## Aufgaben und Übungen:
(A) Nenne alle Himmelskörper, zu denen die Ausstellungsreihe laut dem Text über Tom Sachs das Publikum bereits geführt hat.
(B) Wann und wo begann laut dem Text über Tom Sachs die Ausstellungsreihe mit fiktiven Weltraumexkursionen?
(C) Setze den Text über Tom Sachs nach seinem letzten Satz fort.

## Vorliegender Text:
──────────

Der Bildhauer Tom Sachs, der 1966 in New York geboren wurde, wo er bis heute lebt und arbeitet, gilt als einer der Hauptvertreter der Bricolage (frz. Bastelei). Seit Beginn seiner Karriere Mitte der 1990er Jahre baut er banale Alltagsgegenstände, Waffen aber auch hochkomplexe technologische Errungenschaften wie etwa einen Mars Rover der NASA aus preiswerten Baumarktmaterialien oder recycelten Industrieabfällen nach, um daraus neue Erkenntnisse über deren technische und gesellschaftliche Funktionsweisen zu gewinnen. Die Hamburger Ausstellung bildet das vierte und vorerst letzte Kapitel einer bereits 2007 in Kalifornien gestarteten Ausstellungsreihe mit fiktiven Weltraumexkursionen, die das Publikum bereits zum Mond, zum Mars und zum Jupiter geführt hat.

──────────

(Gespeicherte Einträge)
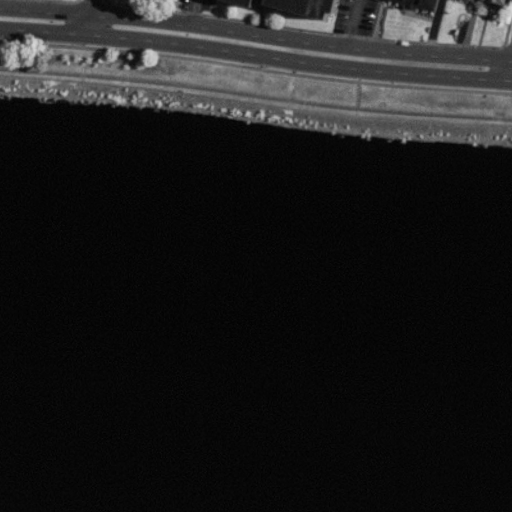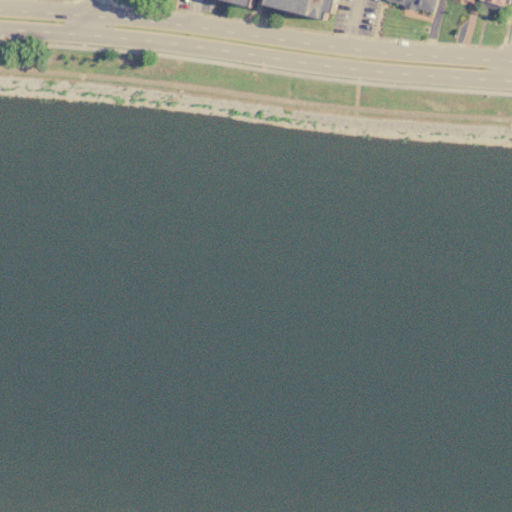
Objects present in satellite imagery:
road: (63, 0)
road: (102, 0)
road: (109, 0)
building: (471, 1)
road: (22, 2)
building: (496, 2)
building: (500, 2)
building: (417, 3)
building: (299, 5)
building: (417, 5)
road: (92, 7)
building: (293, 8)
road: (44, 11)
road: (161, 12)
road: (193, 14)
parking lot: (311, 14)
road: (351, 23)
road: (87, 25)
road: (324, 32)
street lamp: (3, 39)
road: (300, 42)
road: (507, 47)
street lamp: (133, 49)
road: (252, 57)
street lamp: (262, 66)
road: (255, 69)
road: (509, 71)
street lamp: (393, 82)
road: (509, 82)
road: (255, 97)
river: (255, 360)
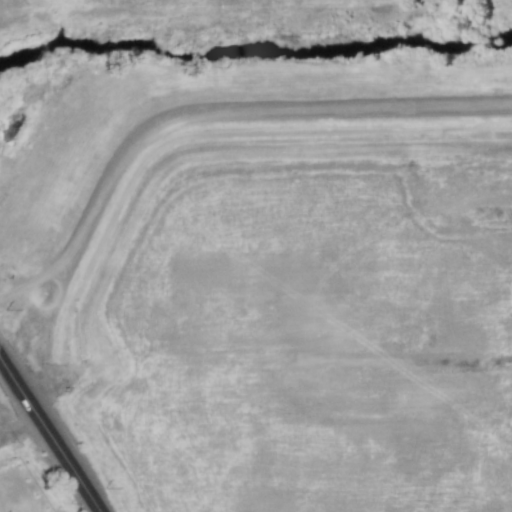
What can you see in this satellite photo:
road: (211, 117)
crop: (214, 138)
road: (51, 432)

──────────

## Schriftliche Antworten:
(A) Mond, Mars, Jupiter

(B) 2007 in Kalifornien.

(C)
Der Plot, der die Schau zusammenhält, lautet in etwa so: Eine fiktive Raummission bricht ins Weltall auf, um auf dem erdnahen Asteroiden 4-Vesta neue Rohstoffquellen für Edelmetalle wie Gold, Platin und Palladium zu erschließen. Rohstoffe also, die für die Herstellung von Smartphones essentiell sind. Bemerkenswert angesichts der ansonsten sehr männlich konnotierten Tom Sachs-Welt, die zwischen Konsum- und Technologiekritik, (Pseudo-)Wissenschaft und Sektiererei oszilliert, ist die Tatsache, dass die vom Künstler zusammengestellte Crew rein weiblich ist. Das Publikum hat die Wahl, bis zu welchem Grad es sich auf das Projekt des Künstlers einlassen will. Entweder man streift einigermaßen staunend und neugierig durch das schier überbordende visuelle Angebot der Schau, schaut sich an, wie raffiniert dieses oder jenes Exponat gemacht ist, und wie das alles zusammenhängen könnte. Dabei stolpert man dann unwillkürlich über allerlei Versatzstücke des American Way of Life und seiner Schattenseiten: besinnungsloser Konsum, schlechte Ernährung, eine gewisse Vorliebe für Handfeuerwaffen, Pornografie, übertriebenen Nationalismus oder Alkoholmissbrauch.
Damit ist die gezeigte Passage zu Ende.